Simon E. Rodriguez, Chapter 7 Trustee v. Margaret Nelabovige (In re Kirst), Case No. 14-23835- JGR, Adversary Proceeding 15-01281-JGR; Order entered October 26, 2016 (fraudulent transfer under 11 U.S.C. § 548(a)(1)(B)). 10/26/2016
The issue before the Court was whether an innocent mistake by a grandmother in titling property in her name and the names of her daughter and son-in-law is reached by the law of constructively fraudulent transfers when the son-in-law transferred his interest in the property back to the grandmother immediately upon her request almost two years before the son-in-law filed bankruptcy.

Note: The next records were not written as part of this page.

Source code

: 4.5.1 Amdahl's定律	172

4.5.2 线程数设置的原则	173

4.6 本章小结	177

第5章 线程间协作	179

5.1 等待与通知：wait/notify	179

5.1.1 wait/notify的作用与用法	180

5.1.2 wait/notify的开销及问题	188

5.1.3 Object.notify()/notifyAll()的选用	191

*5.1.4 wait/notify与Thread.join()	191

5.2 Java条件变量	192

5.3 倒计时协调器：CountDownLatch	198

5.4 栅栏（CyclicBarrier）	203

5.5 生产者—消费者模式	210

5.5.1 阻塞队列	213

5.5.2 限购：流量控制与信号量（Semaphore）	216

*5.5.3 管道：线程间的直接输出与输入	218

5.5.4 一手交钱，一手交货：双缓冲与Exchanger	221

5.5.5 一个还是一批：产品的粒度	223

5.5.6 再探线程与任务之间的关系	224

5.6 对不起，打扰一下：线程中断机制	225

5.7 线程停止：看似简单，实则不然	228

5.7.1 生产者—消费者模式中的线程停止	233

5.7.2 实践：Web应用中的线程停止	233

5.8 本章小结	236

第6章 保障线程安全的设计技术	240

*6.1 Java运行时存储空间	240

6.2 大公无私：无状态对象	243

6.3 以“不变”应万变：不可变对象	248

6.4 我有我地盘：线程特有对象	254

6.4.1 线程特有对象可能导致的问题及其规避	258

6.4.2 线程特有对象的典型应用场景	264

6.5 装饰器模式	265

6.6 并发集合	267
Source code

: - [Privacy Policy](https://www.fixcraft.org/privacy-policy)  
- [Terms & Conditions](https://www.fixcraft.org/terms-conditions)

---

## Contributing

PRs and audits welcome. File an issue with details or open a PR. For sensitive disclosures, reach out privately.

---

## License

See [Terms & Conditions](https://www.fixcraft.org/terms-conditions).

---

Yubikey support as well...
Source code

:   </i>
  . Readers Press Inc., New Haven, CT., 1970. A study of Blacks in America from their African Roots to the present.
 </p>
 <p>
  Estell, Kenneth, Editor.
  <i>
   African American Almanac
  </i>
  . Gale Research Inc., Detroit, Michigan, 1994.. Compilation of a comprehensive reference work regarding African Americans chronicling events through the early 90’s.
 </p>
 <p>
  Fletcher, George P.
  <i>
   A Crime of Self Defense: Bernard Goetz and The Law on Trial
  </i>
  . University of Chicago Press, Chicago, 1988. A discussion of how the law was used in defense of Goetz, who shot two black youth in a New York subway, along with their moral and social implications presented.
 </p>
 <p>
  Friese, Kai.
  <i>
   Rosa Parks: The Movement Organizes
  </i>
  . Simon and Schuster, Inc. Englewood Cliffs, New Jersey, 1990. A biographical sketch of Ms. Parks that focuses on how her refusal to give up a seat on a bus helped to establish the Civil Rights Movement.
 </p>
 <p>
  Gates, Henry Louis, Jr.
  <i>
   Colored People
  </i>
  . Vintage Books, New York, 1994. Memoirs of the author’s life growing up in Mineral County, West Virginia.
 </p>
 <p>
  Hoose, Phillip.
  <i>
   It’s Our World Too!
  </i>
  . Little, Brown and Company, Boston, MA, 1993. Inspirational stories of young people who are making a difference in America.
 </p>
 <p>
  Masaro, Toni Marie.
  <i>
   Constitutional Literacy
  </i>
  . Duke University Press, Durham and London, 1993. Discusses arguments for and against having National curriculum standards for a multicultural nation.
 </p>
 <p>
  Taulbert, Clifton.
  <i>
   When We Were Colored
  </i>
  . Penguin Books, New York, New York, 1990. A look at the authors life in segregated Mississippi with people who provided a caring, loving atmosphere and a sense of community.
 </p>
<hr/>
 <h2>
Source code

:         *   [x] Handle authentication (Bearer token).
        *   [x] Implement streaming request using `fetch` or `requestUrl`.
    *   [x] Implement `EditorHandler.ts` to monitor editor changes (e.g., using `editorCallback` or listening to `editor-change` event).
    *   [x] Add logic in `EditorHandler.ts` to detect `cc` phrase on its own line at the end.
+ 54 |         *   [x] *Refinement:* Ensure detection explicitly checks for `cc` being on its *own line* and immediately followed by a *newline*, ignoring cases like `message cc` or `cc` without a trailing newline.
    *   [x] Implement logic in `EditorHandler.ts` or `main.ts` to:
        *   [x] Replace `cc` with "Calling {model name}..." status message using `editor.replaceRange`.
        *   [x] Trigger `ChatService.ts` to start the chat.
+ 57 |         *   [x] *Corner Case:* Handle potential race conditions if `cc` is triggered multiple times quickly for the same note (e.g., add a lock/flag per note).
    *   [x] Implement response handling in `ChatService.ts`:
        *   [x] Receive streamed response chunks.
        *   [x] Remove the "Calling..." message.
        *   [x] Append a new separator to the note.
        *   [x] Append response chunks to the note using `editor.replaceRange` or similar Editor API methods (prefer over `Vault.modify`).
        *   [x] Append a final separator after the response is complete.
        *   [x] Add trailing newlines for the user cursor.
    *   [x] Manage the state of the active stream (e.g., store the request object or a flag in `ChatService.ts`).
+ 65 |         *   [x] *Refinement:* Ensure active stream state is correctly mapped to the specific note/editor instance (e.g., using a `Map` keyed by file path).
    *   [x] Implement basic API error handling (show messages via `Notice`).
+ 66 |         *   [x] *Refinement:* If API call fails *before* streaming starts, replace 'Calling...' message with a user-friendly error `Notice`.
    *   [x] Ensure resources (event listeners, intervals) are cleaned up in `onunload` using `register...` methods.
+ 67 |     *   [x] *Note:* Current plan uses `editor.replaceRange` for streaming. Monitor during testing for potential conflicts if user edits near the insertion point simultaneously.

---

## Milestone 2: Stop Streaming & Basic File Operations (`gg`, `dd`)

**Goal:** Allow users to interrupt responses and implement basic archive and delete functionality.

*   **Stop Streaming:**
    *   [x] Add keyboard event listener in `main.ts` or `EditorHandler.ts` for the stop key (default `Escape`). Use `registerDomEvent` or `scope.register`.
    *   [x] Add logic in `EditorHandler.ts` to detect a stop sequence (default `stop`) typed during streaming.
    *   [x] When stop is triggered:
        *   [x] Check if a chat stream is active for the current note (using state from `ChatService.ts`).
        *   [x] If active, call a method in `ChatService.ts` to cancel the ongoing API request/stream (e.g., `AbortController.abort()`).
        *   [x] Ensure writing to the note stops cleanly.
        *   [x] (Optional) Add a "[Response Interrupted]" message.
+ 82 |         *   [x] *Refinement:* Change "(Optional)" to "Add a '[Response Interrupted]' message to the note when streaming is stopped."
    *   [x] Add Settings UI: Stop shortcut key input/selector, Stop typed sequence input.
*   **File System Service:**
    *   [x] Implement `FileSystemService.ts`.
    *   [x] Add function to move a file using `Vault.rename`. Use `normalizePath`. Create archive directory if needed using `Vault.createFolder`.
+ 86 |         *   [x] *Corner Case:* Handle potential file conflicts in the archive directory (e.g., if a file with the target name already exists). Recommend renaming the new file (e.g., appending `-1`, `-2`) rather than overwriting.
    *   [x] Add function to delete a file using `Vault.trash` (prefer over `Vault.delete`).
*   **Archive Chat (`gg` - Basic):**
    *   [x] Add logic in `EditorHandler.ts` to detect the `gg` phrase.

Trustee filed a complaint against Debtor’s mother-in-law, Mrs. Nelabovige (“Nelabovige”), for recovery of a constructive fraudulent transfer under 11 U.S.C. §§ 548(a)(1)(B) and 550(a)(1). Trustee alleged that when Nelabovige purchased property in Fairplay, and titled the property in her name and the names of Debtor and his wife, Nelabovige gifted a one-third interest in the property to Debtor. Trustee further contended that when Debtor quit-claimed his interest in the property to Nelabovige, he made a transfer of his property to her and received less than a reasonably equivalent value in exchange for the transfer, and was either insolvent on the date of the transfer or rendered insolvent by the transfer. The Trustee requested a judgment against Nelabovige for one-third of the amount the property sold for in December 2014. The Court held a full-day evidentiary hearing on the complaint and Nelabovige’s answer, and took the matter under advisement.
In its written opinion, the Court cited Davis v. Pham (In re Nguyen) 783 F.3d 769, 776 (10th Cir. 2015), for the proposition that an interest in property consisting of bare legal title holds no tangible economic value; accordingly, the transfer of bare legal title does not constitute a fraudulent transfer. Therefore, the question before the Court was whether under Colorado law, Nelabovige made a gift of a one-third interest in the property to Debtor. If there was no gift, since she paid for the property and did not receive any consideration from Debtor, a resulting trust would arise in Nelabovige’s favor, making the transfers to and from Debtor of bare legal title only.
The Court found by strong and convincing evidence that Nelabovige did not intend to make a gift to Debtor. Thus, Debtor only had bare legal title subject to a resulting trust in favor of Nelabovige, who held equitable title. Accordingly, the reconveyance of Debtor’s bare legal title was not a fraudulent transfer. The Court entered judgment in favor of Nelabovige and against the Trustee, and dismissed the complaint with prejudice.